▸ **YOUR TASK**
In the listing below, locate the line that contains "Dummer, G.M., Clarke, D.H., Vaccaro, P., Vander" and the line that contains "Halperin, I., Aboodarda, S.J., &". Restate word for word those two lines and every line between them, and nothing else.

▸ **EXERCISE MATERIAL**
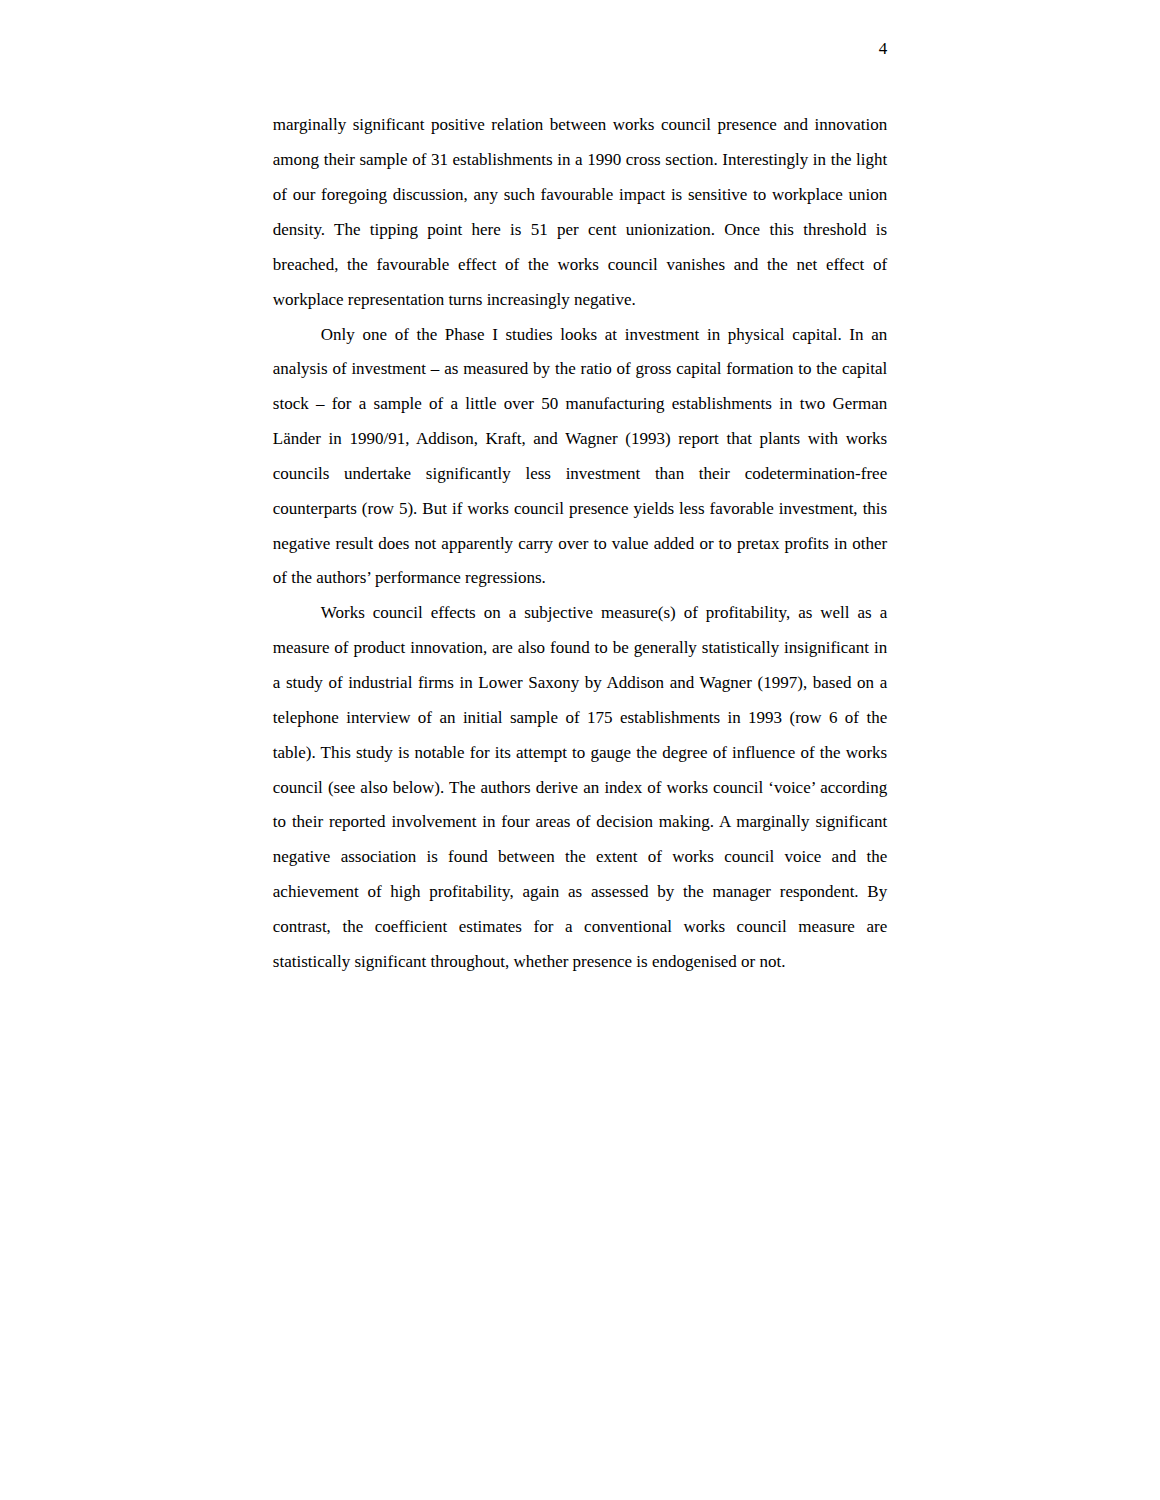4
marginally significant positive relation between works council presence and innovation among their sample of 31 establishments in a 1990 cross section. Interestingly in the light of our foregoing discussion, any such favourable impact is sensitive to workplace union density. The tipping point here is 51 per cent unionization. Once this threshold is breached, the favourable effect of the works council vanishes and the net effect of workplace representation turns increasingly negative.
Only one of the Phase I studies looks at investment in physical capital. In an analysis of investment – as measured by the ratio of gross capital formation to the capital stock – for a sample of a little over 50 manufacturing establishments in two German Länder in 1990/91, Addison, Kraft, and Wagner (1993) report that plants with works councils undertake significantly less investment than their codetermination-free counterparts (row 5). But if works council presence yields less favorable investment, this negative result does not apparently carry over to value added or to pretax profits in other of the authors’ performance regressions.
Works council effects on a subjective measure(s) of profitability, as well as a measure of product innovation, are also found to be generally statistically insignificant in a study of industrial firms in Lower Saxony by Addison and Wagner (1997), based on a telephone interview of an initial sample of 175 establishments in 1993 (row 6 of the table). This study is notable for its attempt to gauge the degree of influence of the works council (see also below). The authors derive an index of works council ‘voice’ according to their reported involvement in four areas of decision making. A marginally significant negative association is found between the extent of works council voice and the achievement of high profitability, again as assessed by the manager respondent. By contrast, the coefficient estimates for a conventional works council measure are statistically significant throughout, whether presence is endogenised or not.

--

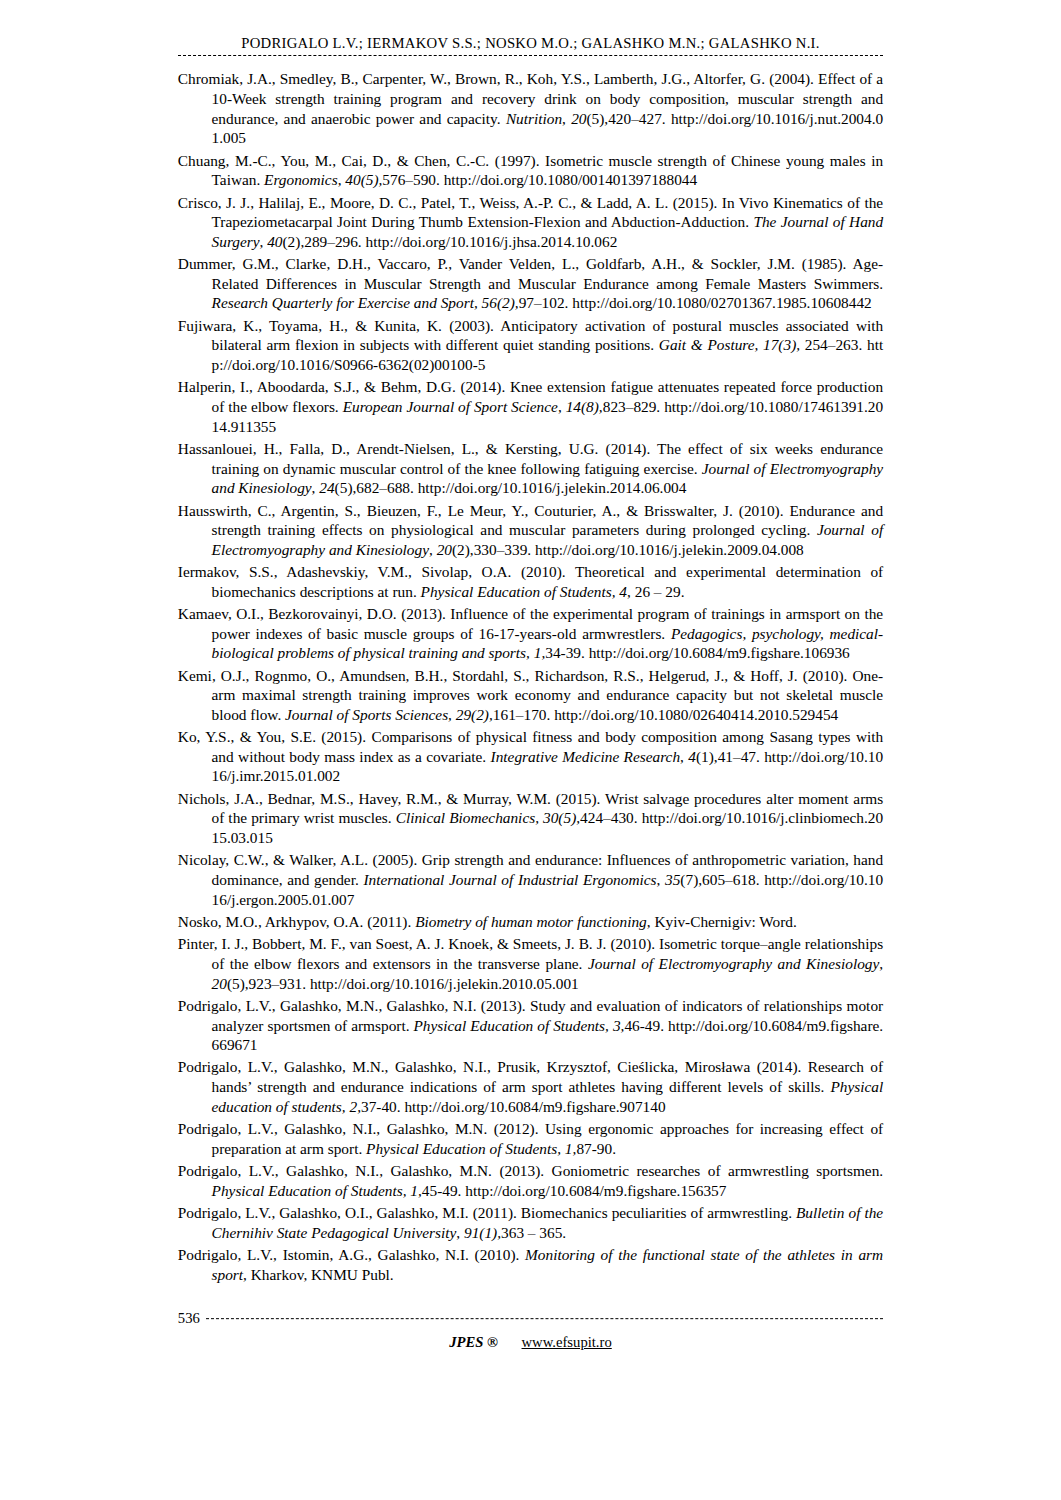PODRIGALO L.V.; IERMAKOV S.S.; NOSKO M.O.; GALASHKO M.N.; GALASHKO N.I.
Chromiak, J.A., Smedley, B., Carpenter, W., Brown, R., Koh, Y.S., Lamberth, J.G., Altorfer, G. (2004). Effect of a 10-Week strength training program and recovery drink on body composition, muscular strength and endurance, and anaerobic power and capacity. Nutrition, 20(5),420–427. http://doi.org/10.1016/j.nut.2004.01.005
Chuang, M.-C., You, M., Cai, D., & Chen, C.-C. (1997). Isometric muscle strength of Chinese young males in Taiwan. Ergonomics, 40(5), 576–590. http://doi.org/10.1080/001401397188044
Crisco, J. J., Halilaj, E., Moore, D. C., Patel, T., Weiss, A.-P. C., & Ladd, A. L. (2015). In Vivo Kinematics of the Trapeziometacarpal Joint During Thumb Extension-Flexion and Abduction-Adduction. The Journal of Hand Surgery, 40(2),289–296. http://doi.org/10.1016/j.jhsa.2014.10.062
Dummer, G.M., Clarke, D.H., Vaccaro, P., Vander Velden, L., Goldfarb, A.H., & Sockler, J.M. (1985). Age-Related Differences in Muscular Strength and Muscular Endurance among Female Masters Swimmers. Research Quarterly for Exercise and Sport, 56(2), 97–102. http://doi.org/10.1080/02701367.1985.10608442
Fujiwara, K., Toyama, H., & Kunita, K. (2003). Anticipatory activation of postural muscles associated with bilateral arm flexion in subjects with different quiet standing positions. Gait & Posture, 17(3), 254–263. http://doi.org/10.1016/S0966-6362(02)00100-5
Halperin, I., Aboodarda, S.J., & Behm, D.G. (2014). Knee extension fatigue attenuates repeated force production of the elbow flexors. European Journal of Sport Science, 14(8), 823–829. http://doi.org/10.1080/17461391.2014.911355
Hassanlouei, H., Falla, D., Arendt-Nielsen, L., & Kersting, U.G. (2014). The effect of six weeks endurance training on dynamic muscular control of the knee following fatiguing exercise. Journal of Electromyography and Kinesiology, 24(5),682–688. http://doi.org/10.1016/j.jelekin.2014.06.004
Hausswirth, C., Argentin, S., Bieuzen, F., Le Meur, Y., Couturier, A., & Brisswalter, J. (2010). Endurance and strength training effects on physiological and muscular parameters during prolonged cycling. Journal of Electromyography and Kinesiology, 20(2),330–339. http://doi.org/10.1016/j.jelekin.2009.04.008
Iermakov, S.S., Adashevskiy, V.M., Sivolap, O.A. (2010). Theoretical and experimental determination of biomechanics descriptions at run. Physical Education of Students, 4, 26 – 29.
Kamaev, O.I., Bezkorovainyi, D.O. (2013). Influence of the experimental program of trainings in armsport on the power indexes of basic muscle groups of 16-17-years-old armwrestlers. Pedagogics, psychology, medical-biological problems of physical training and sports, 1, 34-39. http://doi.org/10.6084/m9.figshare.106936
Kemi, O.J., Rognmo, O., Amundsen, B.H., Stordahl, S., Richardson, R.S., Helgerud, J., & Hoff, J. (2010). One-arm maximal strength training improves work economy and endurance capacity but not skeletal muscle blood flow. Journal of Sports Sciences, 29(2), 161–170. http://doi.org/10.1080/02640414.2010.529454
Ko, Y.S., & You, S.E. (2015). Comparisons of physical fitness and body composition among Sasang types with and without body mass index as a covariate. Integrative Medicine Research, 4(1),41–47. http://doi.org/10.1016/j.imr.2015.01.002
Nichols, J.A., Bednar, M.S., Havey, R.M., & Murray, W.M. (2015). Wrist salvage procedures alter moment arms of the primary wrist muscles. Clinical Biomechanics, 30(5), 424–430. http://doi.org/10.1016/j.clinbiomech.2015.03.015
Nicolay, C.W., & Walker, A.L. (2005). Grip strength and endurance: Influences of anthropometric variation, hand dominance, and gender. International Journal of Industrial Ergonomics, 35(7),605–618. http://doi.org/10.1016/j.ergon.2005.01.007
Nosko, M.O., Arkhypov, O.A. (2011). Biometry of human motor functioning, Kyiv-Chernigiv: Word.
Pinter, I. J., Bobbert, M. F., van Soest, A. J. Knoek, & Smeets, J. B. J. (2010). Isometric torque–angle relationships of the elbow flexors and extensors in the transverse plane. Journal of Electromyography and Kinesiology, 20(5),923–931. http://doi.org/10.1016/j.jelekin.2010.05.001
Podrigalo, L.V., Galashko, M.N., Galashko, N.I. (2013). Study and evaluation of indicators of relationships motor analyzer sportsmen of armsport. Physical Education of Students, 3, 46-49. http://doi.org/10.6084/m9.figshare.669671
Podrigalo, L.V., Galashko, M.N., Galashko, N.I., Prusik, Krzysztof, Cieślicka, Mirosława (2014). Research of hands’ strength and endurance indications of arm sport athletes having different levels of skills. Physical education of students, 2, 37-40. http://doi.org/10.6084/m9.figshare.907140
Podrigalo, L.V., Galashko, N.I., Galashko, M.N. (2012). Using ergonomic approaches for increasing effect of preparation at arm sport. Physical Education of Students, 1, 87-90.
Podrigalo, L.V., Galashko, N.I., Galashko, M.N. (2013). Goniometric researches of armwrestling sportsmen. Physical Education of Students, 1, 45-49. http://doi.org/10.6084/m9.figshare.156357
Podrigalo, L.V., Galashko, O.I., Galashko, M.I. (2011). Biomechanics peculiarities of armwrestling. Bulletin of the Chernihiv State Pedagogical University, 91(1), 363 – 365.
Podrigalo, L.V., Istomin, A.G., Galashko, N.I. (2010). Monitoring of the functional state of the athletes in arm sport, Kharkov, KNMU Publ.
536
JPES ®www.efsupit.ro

▸ **TASK RESULT**
Dummer, G.M., Clarke, D.H., Vaccaro, P., Vander Velden, L., Goldfarb, A.H., & Sockler, J.M. (1985). Age-Related Differences in Muscular Strength and Muscular Endurance among Female Masters Swimmers. Research Quarterly for Exercise and Sport, 56(2), 97–102. http://doi.org/10.1080/02701367.1985.10608442
Fujiwara, K., Toyama, H., & Kunita, K. (2003). Anticipatory activation of postural muscles associated with bilateral arm flexion in subjects with different quiet standing positions. Gait & Posture, 17(3), 254–263. http://doi.org/10.1016/S0966-6362(02)00100-5
Halperin, I., Aboodarda, S.J., & Behm, D.G. (2014). Knee extension fatigue attenuates repeated force production of the elbow flexors. European Journal of Sport Science, 14(8), 823–829. http://doi.org/10.1080/17461391.2014.911355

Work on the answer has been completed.